QUESTIONS TO ANSWER:
(A) Answer these questions from the comment thread, one answer per line, marked the same way:
(i) The surveys of which magazine does Foxgoose compare questionnaire-based science to?
(ii) According to geoffchambers, who is present?
(iii) What does the study actually show about science knowledge and CC concern, according to the last comment?
(B) Rewrite the stretch of the comment thread from "While all those" through "- asking ladies if their orgasms were satisfactory.", switching "sunsets" to "rainbows".

While all those "social science with modern dance" graduates are equipped with the mystic emotional capability of absorbing the physical reality of science through their pores as they swan around picking daisies and admiring sunsets.

Have I got it right?

May 30, 2012 at 5:18 PM | Registered CommenterFoxgoose

... as an afterthought, I regard any form of science based on people ticking questionnaire boxes in the same light as those surveys they used to have in Cosmopolitan Magazine - asking ladies if their orgasms were satisfactory.

May 30, 2012 at 5:23 PM | Registered CommenterFoxgoose

... asking ladies if their orgasms were satisfactory.
Careful Foxgoose, there are psychologists present. They’ve already got us down as old conservative white males, jealous because Mann can make his go higher than we can..

May 30, 2012 at 5:53 PM | Unregistered Commentergeoffchambers

Activist scientist Steve Easterbrook now has a post up about this study .
His version is a bit less accurate then that provided by the Daily Mail
(He claims no difference, when in fact there is a small but significant negative correlation between science knowledge and CC concern).

DATASET ENTRIES:
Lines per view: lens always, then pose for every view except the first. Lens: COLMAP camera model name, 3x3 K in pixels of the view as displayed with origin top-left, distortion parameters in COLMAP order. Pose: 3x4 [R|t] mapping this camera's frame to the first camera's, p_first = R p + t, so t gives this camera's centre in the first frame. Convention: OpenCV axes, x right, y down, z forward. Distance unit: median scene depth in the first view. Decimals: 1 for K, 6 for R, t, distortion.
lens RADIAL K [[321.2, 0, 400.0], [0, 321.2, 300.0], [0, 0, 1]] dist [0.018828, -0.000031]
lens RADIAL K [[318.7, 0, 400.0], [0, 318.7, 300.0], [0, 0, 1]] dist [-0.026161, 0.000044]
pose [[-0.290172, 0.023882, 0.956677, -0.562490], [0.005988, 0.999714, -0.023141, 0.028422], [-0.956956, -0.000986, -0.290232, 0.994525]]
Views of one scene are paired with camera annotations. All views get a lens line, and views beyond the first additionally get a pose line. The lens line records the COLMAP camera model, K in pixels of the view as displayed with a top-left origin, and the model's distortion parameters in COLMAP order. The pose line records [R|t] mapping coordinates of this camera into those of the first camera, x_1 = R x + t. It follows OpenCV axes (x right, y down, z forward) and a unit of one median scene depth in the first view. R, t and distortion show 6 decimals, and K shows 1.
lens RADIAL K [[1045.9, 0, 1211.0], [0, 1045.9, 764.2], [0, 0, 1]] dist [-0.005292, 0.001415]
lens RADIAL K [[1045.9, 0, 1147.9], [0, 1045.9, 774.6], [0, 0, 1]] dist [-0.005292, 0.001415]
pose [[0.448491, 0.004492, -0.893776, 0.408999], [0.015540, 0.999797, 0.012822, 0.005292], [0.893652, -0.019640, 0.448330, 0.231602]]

ANSWERS GIVEN:
(A)
(i) Cosmopolitan Magazine
(ii) Psychologists
(iii) A small but significant negative correlation

(B)
While all those "social science with modern dance" graduates are equipped with the mystic emotional capability of absorbing the physical reality of science through their pores as they swan around picking daisies and admiring rainbows.

Have I got it right?

May 30, 2012 at 5:18 PM | Registered CommenterFoxgoose

... as an afterthought, I regard any form of science based on people ticking questionnaire boxes in the same light as those surveys they used to have in Cosmopolitan Magazine - asking ladies if their orgasms were satisfactory.